Williams, 38, has a history of blood clots and pulmonary embolisms. She faced life-threatening complications following her Sept. 1, 2017, childbirth that confined her to a bed for six weeks. She said her daily routine was surgery and that she lost count after the first four.

More recently, Williams enjoyed “every part” of the last six months at home in Florida, her longest time grounded since her teens.

“I’ve been a little neurotic, to an extent,” on health and safety, she said. “Everyone in the Serena bubble is really protected.”

Williams is entered to play next week in Lexington and at consecutive tournaments in New York City later this month — the Western & Southern Open and U.S. Open, the latter starting Aug. 31.

Williams is the highest-ranked player in the Lexington field at No. 9. Others include 2017 U.S. Open champion Sloane Stephens, older sister Venus Williams and 16-year-old Coco Gauff.

She has been bidding ever since having daughter Olympia to tie Margaret Court‘s record 24 Grand Slam singles titles, albeit many of Court’s crowns came before the Open Era and, notably at the Australian Open, against small fields lacking the world’s best players. Williams reached the last two Wimbledon and U.S. Open finals, losing all of them.

She showed her seriousness in committing early to this year’s U.S. Open by installing a court at home with the same surface. Three of the top 10 female singles players already said they will skip the U.S. Open due to travel and/or virus concerns, including No. 1 Ash Barty.

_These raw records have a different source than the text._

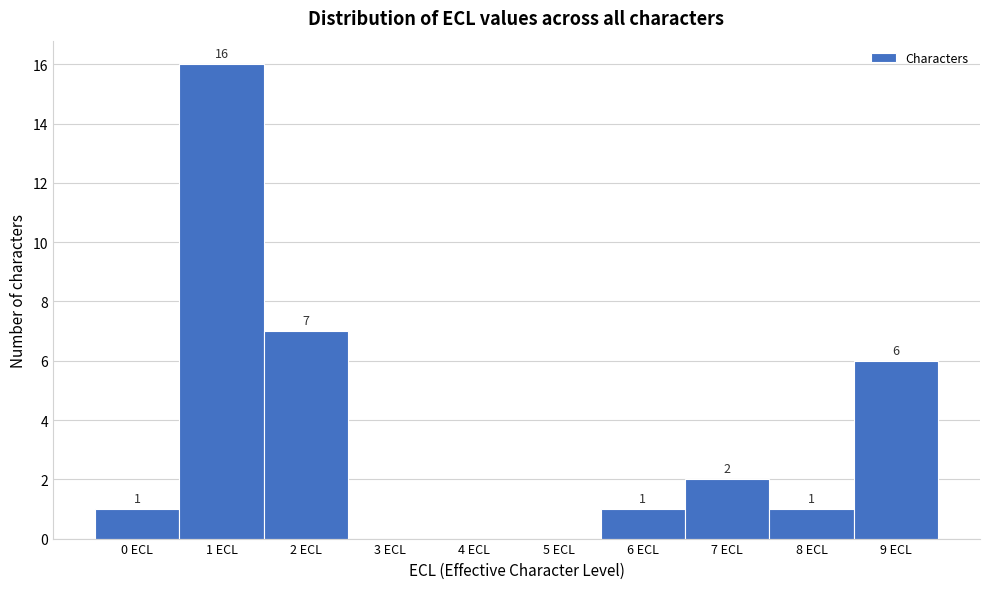

Over which range of the x-axis is the bar tallest?

0.5 to 1.5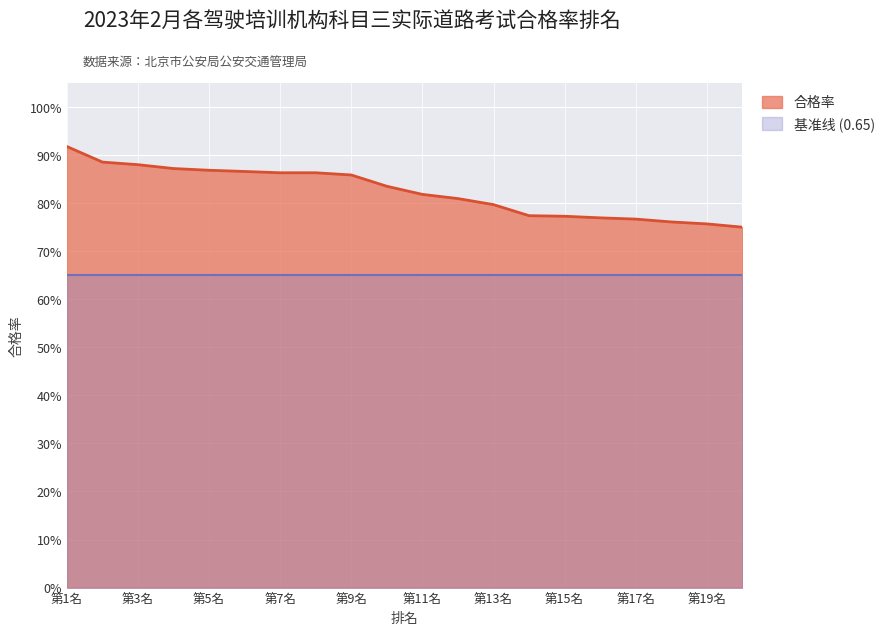

The value at 第15名 is 1.4. True or false?

False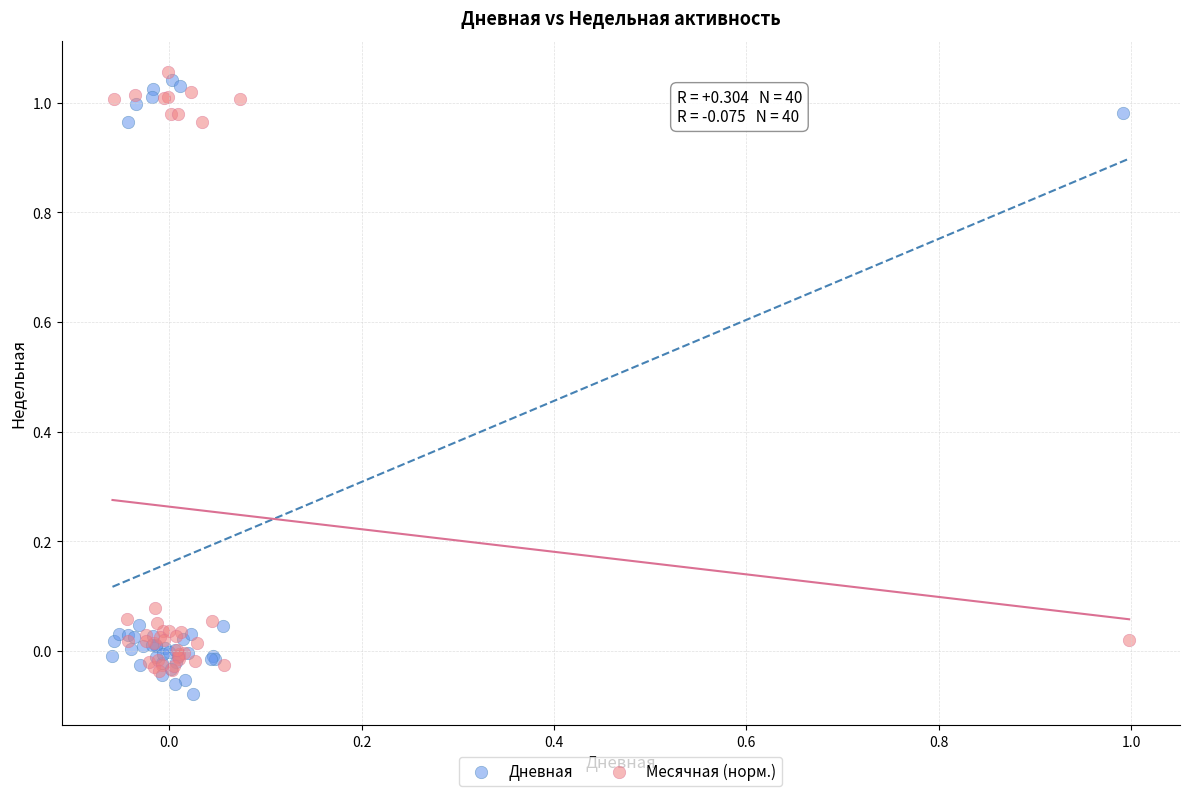

What are all the series names shown in the legend?

Дневная, Месячная (норм.)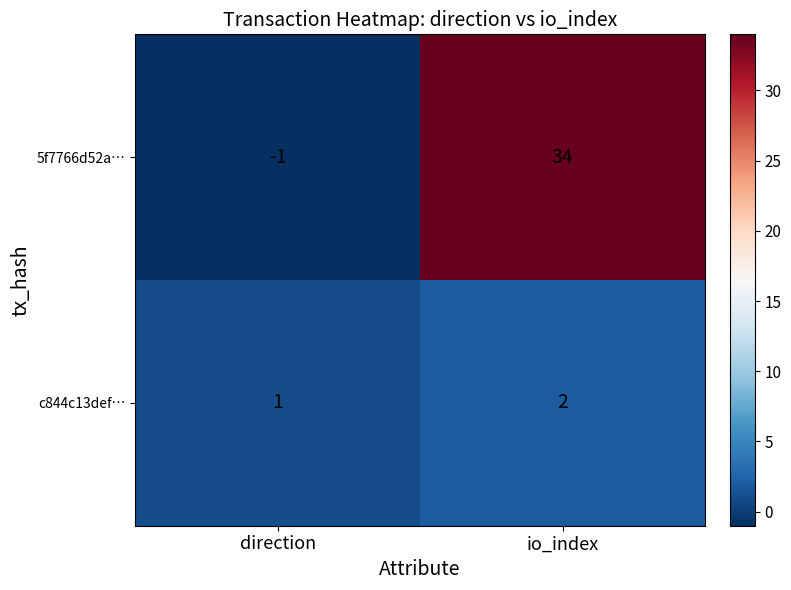

Which category has the highest value across all series?

io_index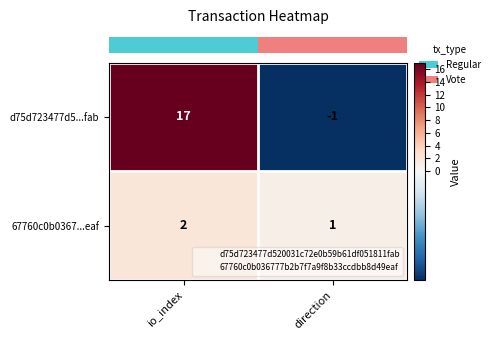

Which series changed the most between io_index and direction?

d75d723477d5...fab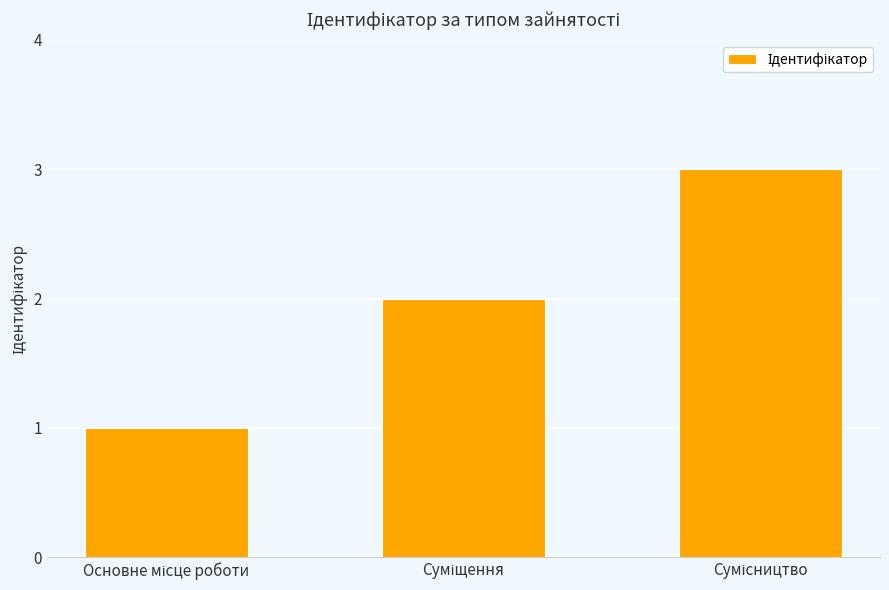

What is the maximum value shown in the chart?

3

“Tennis is naturally a socially distanced sport, so it was kind of easy to go back and just walk on my side of the court and have my hitter walk on his side of the court,” Williams said.

The French Open starts two weeks after the U.S. Open ends. Williams was asked if she will fly to Europe for tournaments this autumn.

“I see myself doing it all, if it happens,” she said.

The Tokyo Olympics are too far away to make plans.

“We’ll have to kind of wait to see what happens in the fall,” she said. “One thing I have learned with this pandemic is don’t plan.”